Sterile soil won't stay sterile forever. If time is not a factor then nature will find a way to restore it. Was it chemically sterilized with something like Groundclear? If so, you have to wait a year or so for that to dissipate before anything will grow. If someone laid black plastic over it to bake the soil, or there was an above-ground swimming pool or similar structure atop it, you can start fixing it right away.
If the soil is just plain old bad soil, the best option is compost. But to be effective you need a lot of compost and you likely won't have access to that much. Next best option and what I'd use is a cover crop. In really bad soil a cover crop like legumes where you coat the seed in the nitrogen fixing bacteria before planting it is ideal. When the crop starts to grow and gets some decent size to it, you dig it into the soil and replant yet again with another cover crop. The nitrogen fixing bacteria will help grab nitrogen from the air and deliver it to the roots so even in the worst soils those crops can survive. As you dig the cover crop in you loosen the soil and the green organic part of the crop will decompose and improve soil texture and any unused nitrogen nodules will be there for the next crop. In a year or two of cover crop rotation you can go from pretty horrible soil to really good soil.
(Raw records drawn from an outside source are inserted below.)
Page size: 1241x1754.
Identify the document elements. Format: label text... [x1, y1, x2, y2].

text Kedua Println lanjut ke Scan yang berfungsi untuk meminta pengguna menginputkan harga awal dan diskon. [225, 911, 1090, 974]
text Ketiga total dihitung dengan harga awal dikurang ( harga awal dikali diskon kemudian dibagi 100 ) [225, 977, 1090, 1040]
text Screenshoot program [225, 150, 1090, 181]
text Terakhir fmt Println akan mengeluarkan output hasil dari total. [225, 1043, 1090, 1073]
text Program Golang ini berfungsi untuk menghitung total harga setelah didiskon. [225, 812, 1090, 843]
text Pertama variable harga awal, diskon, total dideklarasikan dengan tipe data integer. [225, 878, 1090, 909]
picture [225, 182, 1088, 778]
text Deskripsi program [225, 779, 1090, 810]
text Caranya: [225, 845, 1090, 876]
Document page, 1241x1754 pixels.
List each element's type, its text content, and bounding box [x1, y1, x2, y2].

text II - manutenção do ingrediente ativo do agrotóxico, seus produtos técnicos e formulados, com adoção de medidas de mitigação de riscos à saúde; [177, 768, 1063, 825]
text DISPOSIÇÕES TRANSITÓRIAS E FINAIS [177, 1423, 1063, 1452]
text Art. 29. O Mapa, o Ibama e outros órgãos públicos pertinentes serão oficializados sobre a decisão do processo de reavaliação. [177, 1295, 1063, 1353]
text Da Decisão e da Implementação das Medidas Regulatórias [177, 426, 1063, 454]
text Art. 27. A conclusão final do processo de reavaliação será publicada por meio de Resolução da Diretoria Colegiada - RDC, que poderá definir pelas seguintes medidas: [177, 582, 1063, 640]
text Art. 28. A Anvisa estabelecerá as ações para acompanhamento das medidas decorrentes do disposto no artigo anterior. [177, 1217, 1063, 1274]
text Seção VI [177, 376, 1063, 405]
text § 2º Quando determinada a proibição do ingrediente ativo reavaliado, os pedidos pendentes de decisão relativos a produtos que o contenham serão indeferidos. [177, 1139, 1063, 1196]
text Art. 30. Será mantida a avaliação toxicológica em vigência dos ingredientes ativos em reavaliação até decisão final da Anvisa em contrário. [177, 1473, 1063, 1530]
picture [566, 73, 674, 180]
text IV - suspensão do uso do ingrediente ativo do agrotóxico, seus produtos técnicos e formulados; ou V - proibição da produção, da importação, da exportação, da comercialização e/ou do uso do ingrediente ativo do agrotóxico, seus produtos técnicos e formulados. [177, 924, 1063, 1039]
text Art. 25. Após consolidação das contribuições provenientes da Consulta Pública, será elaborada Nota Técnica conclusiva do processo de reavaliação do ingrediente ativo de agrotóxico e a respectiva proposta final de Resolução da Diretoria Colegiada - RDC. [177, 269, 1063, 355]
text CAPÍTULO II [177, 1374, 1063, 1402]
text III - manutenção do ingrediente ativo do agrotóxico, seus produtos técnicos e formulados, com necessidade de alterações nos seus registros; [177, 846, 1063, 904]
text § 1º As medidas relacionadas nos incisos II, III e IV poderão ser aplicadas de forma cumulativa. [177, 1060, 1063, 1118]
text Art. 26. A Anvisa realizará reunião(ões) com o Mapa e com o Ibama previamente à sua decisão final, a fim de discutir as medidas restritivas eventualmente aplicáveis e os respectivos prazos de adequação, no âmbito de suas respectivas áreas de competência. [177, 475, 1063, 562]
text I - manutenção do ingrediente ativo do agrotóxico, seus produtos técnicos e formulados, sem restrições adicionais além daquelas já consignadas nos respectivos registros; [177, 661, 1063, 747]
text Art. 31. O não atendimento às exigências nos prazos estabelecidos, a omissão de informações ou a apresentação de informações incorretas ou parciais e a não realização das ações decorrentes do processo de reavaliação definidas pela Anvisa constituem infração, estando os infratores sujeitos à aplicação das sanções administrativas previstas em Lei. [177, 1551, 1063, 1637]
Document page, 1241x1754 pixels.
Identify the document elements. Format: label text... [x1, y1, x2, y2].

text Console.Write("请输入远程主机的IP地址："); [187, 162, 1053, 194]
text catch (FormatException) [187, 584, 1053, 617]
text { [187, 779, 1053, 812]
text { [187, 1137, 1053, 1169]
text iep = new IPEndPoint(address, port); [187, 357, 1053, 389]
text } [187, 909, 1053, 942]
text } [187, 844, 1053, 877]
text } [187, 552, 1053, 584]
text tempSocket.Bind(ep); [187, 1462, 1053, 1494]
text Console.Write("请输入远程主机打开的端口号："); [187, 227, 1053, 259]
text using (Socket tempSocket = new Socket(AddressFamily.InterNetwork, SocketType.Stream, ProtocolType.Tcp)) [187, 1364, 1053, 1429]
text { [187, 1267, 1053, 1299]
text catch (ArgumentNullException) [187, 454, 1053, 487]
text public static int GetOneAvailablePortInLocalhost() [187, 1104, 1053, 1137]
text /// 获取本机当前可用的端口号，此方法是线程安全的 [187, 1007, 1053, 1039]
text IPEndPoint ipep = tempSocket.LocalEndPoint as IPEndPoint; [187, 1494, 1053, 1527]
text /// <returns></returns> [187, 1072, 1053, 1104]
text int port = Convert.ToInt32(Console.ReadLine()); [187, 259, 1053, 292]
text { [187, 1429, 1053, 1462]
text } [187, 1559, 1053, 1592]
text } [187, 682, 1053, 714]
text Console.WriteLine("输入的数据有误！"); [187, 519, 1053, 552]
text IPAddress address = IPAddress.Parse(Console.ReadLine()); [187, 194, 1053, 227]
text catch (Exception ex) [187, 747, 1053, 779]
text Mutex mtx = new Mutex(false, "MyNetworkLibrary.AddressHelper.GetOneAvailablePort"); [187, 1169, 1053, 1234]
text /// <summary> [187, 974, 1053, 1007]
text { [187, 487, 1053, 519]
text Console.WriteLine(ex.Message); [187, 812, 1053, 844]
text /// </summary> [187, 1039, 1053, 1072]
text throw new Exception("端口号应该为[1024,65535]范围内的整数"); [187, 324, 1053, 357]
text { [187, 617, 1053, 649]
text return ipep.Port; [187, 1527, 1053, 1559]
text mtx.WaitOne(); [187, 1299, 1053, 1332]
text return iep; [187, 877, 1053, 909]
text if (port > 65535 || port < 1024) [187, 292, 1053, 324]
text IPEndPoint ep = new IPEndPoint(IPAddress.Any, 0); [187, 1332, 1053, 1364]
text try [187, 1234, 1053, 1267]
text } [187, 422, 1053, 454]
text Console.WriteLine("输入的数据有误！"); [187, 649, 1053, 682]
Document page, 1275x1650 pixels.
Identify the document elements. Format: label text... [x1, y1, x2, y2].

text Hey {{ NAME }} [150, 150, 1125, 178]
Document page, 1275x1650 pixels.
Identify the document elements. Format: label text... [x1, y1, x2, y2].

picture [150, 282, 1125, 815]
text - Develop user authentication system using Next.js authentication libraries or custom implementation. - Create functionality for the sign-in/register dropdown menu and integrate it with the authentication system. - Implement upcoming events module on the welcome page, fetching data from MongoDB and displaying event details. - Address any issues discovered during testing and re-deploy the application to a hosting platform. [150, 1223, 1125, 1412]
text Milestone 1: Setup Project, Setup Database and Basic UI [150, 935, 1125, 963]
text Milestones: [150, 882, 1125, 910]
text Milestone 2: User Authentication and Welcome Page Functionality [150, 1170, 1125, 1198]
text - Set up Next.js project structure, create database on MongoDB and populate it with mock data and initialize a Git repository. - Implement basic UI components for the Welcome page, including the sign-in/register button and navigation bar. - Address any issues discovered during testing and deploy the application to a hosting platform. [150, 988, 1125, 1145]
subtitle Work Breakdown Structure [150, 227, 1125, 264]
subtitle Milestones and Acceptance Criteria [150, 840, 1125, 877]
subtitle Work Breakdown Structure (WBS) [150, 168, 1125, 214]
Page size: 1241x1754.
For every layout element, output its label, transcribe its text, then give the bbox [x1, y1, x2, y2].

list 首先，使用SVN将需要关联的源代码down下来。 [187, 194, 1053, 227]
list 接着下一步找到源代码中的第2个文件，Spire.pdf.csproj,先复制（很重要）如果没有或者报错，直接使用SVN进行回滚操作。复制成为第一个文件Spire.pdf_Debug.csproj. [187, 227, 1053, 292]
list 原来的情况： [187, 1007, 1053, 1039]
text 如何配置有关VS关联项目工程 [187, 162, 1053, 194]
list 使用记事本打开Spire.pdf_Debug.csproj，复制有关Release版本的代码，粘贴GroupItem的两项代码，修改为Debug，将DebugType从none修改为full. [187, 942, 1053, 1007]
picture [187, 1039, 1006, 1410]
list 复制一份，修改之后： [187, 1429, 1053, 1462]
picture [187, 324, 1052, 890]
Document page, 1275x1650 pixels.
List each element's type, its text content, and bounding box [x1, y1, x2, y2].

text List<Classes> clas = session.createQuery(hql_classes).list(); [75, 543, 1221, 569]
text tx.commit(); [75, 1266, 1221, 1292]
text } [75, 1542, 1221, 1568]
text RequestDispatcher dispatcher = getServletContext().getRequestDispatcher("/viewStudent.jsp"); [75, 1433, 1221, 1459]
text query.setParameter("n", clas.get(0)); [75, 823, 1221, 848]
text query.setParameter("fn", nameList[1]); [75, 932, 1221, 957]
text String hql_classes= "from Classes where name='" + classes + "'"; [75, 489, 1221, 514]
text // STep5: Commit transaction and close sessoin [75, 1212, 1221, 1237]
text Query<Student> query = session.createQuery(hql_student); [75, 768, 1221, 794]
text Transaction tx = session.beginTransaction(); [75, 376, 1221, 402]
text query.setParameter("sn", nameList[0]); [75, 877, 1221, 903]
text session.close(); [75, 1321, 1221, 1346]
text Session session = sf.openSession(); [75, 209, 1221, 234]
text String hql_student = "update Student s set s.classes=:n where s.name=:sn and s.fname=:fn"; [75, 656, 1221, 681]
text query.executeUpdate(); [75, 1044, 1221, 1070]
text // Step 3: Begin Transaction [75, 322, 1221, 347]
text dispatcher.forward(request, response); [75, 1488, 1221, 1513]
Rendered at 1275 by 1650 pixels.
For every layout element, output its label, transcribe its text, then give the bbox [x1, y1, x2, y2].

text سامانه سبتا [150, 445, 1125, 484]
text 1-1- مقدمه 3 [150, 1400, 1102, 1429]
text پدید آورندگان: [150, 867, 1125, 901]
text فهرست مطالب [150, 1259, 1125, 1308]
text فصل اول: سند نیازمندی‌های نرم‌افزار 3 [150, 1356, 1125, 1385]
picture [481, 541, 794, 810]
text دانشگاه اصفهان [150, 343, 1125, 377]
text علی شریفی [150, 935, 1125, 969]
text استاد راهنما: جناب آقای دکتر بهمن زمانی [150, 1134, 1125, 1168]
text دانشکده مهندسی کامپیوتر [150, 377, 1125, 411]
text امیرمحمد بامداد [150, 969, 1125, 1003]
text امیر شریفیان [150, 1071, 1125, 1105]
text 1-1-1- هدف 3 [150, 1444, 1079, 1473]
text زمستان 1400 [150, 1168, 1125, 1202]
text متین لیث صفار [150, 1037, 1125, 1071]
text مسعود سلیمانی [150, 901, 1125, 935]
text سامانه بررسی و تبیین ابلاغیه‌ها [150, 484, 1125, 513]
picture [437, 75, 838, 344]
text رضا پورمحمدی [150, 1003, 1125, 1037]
Cover crops are essentially living compost. Nothing is better for bad soil than compost, but to affect a wide area, you need a lot of compost. More than most people can provide. By planting a cover crop and then digging that cover crop into the soil and repeating it, multiple times you can pretty much convert sterile sand into a good quality planting loam. Don't expect great results with the first cover crop you plant but each replanting and digging in will get you closer to where you want to be.
Cover crop seeds tend to be cheap. If your soil is really bad you can even start them in small pots/flats before transplanting them out. Don't expect them to thrive right away, all you need is some growth. Once they get a decent size to them, till them in (or dig them in) and replant. You can do this forever and end up with the best soil in your neighborhood, or you can decide it's good enough and stop at some point. You can even increase the depth of good soil by diging them in deeper each go round.
They say nature abhors a vacuum. That's especially true where there's no life in sterile conditions. Nature will find a way to restore viability. It's just a question of how much time you want to spend. Massive quantities of compost can restore life to sterile soils (assuming they haven't been chemically sterilized) very, very quickly and you can plant right away. Cover crops can do the same thing over the source of a year or two. Nature herself will restore life to the soil, but it may take longer (five to ten years or longer.)